1993 te matild manukyan vergi rekortmeni olduğu için "bu ülkede yaşanmaz" diyerek fransa'ya gitmiştir.
ayrıca; dönemin başbakanı tansu çiller'in mesut yılmaz ile istişare ettiği pkk örgütünün lideri olan malum kişinin infaz emrini veren tansu çiller'in ağzından duyan mesut yılmaz'ın bunu yalçın küçük'e söylediği ve bu istihbaratı pkk'ya bildirmiş kişidir. ve pkk bunu öğrenerek operasyona karşı hazırlıklı olmuştur. ve çok ciddi hazırlanan bir operasyona engel olmuş ve bu durum hala gün yüzüne adam akıllı çıkarılmamıştır.
mevcut anayasa ve düzene göre müebbet yemesi gereken kişidir. ama bu adam doğru düzgün içeride bile yatmadı.
kendisi çok saçma argümanlarla eleştiriliyor, yeriliyor. kitaplarından ve söylemlerinden yola çıkacak olursam, kendisi türkiye nüfusunun %80 ini aşar. meseleleri bu denli ince işleyen bir insan daha tanımadım. ismail beşikçi'den sonra. benim kendisine hayran olduğum konulara değinmeden önce şunu da belirtmek isterim; kendisini eleştirebilmek için, kendisine ve düşüncelerine düşman olabilmek için öncelikle o kişiyi tanımalı ve anlamalı, düşüncelerini empati yoluyla irdelemelisiniz.

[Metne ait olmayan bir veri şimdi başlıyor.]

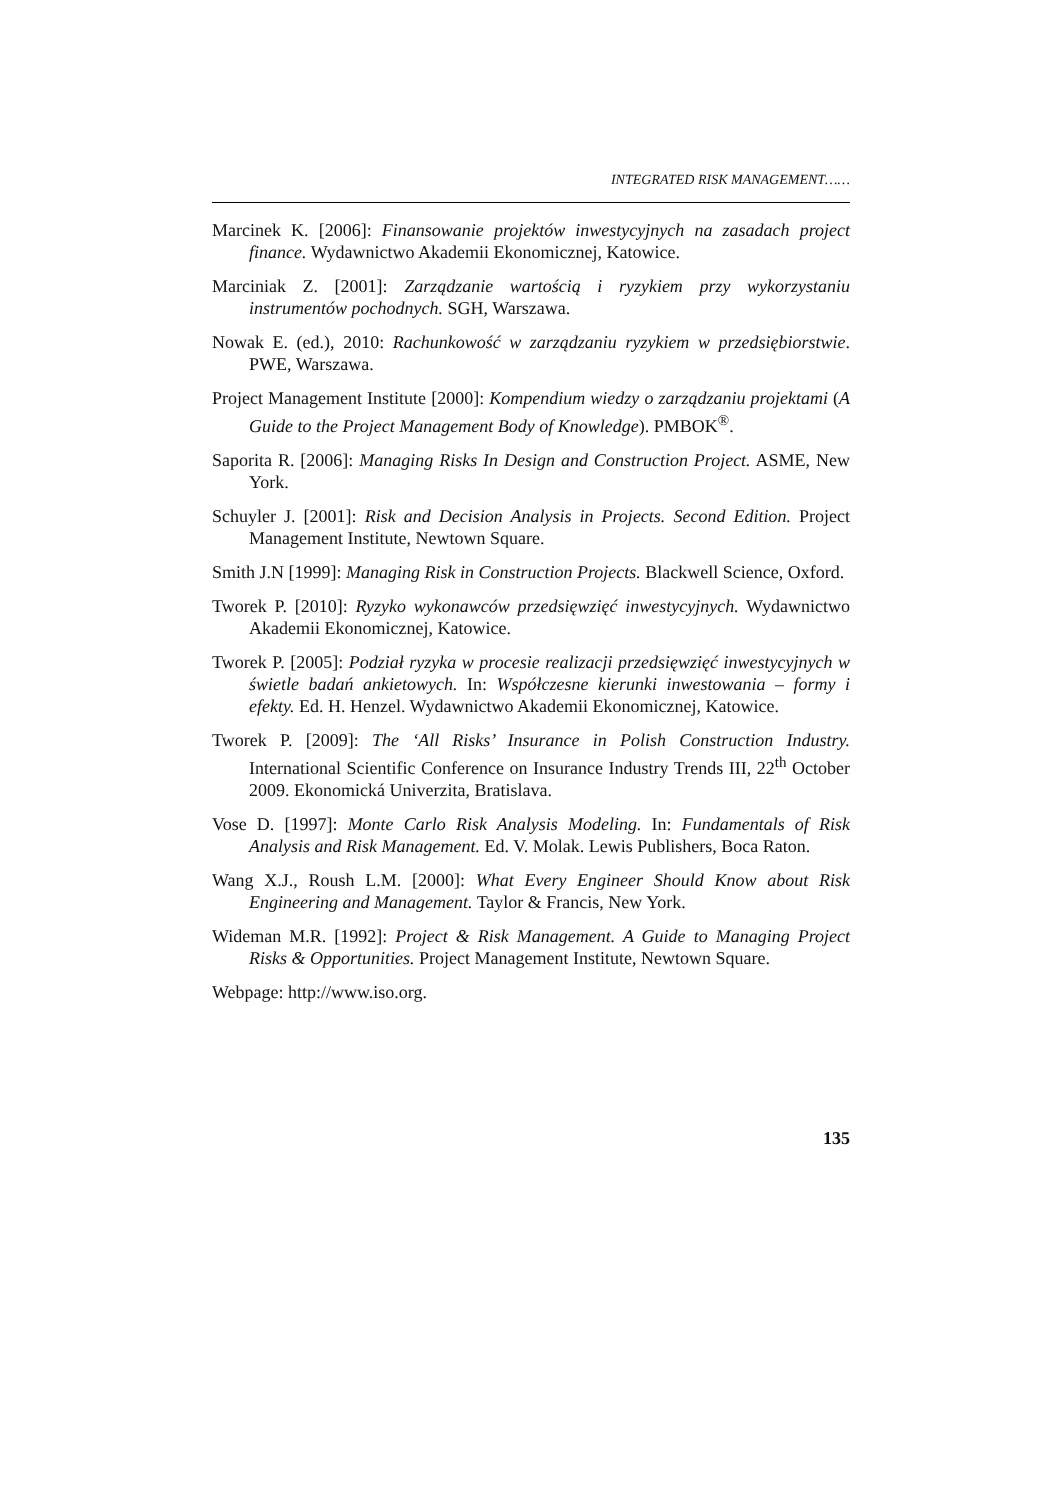INTEGRATED RISK MANAGEMENT……
Marcinek K. [2006]: Finansowanie projektów inwestycyjnych na zasadach project finance. Wydawnictwo Akademii Ekonomicznej, Katowice.
Marciniak Z. [2001]: Zarządzanie wartością i ryzykiem przy wykorzystaniu instrumentów pochodnych. SGH, Warszawa.
Nowak E. (ed.), 2010: Rachunkowość w zarządzaniu ryzykiem w przedsiębiorstwie. PWE, Warszawa.
Project Management Institute [2000]: Kompendium wiedzy o zarządzaniu projektami (A Guide to the Project Management Body of Knowledge). PMBOK<sup>®</sup>.
Saporita R. [2006]: Managing Risks In Design and Construction Project. ASME, New York.
Schuyler J. [2001]: Risk and Decision Analysis in Projects. Second Edition. Project Management Institute, Newtown Square.
Smith J.N [1999]: Managing Risk in Construction Projects. Blackwell Science, Oxford.
Tworek P. [2010]: Ryzyko wykonawców przedsięwzięć inwestycyjnych. Wydawnictwo Akademii Ekonomicznej, Katowice.
Tworek P. [2005]: Podział ryzyka w procesie realizacji przedsięwzięć inwestycyjnych w świetle badań ankietowych. In: Współczesne kierunki inwestowania – formy i efekty. Ed. H. Henzel. Wydawnictwo Akademii Ekonomicznej, Katowice.
Tworek P. [2009]: The ‘All Risks’ Insurance in Polish Construction Industry. International Scientific Conference on Insurance Industry Trends III, 22<sup>th</sup> October 2009. Ekonomická Univerzita, Bratislava.
Vose D. [1997]: Monte Carlo Risk Analysis Modeling. In: Fundamentals of Risk Analysis and Risk Management. Ed. V. Molak. Lewis Publishers, Boca Raton.
Wang X.J., Roush L.M. [2000]: What Every Engineer Should Know about Risk Engineering and Management. Taylor & Francis, New York.
Wideman M.R. [1992]: Project & Risk Management. A Guide to Managing Project Risks & Opportunities. Project Management Institute, Newtown Square.
Webpage: http://www.iso.org.
135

iyi ya da kötü, içeride yatmak büyük meseledir. azımsanmayacak derecede. kendisi bu hususta şöyle söylüyor aforizmalar kitabında:
--spoiler--
insan doğasına en ters ilişkinin ne olduğu sorulursa, hapislik diye cevap veririm. hapse konmanın insan doğasına son derece ters geldiğine inanıyorum. bunun için de hapse konan bir insanın, vahşi bir hayvan veya kudurmuş bir kedi türünden neden duvarlara saldırmadığına şaşırıyorum. insan hapse konduğunda duvarları tırmalamalıdır; insanı böyle düşünüyorum. böyle olmuyor; uygarlık, bir yandan insanoğluna en güzel soruları sormayı öğretirken, diğer yandan da en insan tepkilerden arındırılıyor. terli oluyor ve ''güzel'' yatmak, erdem sayılıyor.
--spoiler--
--spoiler--
hücrede çok düşündüm. kitaplar devirdim. ışıksız ve kitapsız, hep kitaplar okudum. sorunların çözümüne yaklaştıkça taş duvara yumruk vurdum. parmaklarımı şakırdattım. beş gün tuvalete ve sorguya gitmek hariç beton zeminden hiç kalkmadım, zamanı düşündüm. ışığın hiç değişmediği bir mekanda zamını düşünmek harika ve çok zor. çareyi açlıkta buldum. ''inziva, kişiliğin öğretmenidir.'' diyor, Einstein. biz doğulular içindir. dervişlerimiz var. ancak ben, dervişlerimizden ayrı günde üç öğün polisin kuru ekmeğini reddetim. zabıt tuttular. beş günde sadece iki litre gazozlu portakal suyu içtim. altıncı günde duyuların bozgunundan kurtulur. aklın sistematik yenilgisi bulur. bir yola çıkarken tekrar dünyaya döndüm.
--spoiler--
işte o yüzden, sayın yalçın küçük bir daha içeriye girmemelidir. zira kendisinin en güçlü silahı kalemidir, beynidir. onu kaleminden mahrum etmemek gerek diyorum ve son eklememi yaparak uzaklaşıyorum buradan:
bir bölümümüzün hayvana, hamam böceğine ve bir bölümümüzün de tanrı'ya dönüştüğü bir türkiye'de yaşıyoruz. ne kötü!